Constantin, der neue Patriarch, der erst vor wenigen Jahren in sein Amt eingeführt worden war, war ein völlig anderer Mann. Obwohl er offensichtlich schon lange lebte, hielt er sich wie ein ehemaliger Athlet oder Soldat. Seine Schultern waren breit und ungebeugt, und seiner Haltung haftete etwas Königliches, ja beinahe Anmaßendes an, obwohl sein Gesicht keine Spur von Überheblichkeit zeigte.

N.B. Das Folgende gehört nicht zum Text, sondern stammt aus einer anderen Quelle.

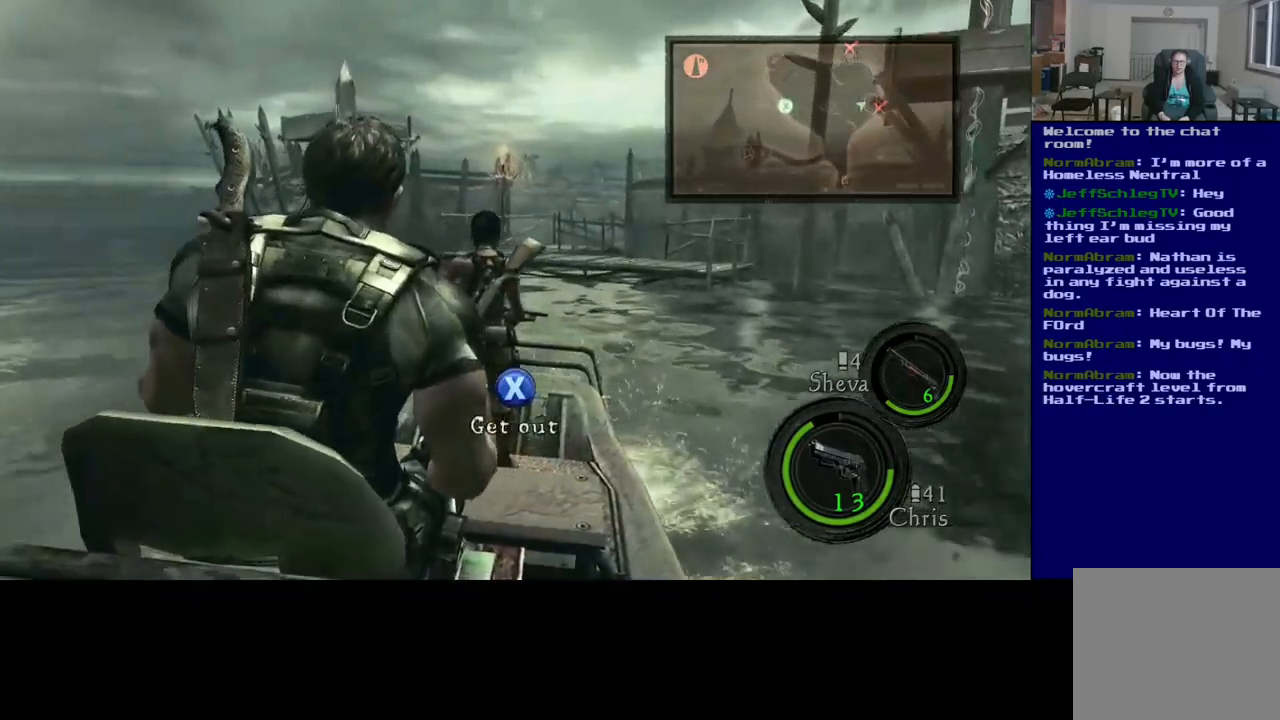
{"buttons": [], "left_stick": "center", "right_stick": "center", "events": []}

In seiner Eigenschaft als Hauptpriester hatte Lasarys seinem Segner Nielash Mousa bei den zwei Staatsbesuchen des Patriarchen geholfen. Der erste hatte anlässlich seiner Amtseinsetzung stattgefunden, bei der er als Namenloser aus der Menge auf dem Platz von Jierna’sid hervorgetreten war und sich präsentiert hatte, als die Waage alle anderen Bewerber um das Amt, das er nun bekleidete, abgelehnt hatte. Er war bestätigt worden; die Waagschale hatte ihn hoch in die strahlend blaue Himmelskuppel gehoben. Es war ein Anblick gewesen, den Lasarys nie vergessen würde. Kurz bevor dieselbe Waage Talquist als neuen Herrscher bestätigt hatte, war der Patriarch noch einmal nach Jierna’sid gekommen, um die Kaiserinwitwe und ihren Sohn, den Kronprinzen Vyshla, zu begraben. Die beiden waren in derselben Nacht im Abstand von wenigen Augenblicken verstorben. Der Patriarch hob segnend die Hand, und die Priester verneigten sich ehrerbietig und machten das vorgeschriebene Zeichen. Dann zeigte der Patriarch auf die Bänke; zögerlich gingen die Priester darauf zu und setzten sich.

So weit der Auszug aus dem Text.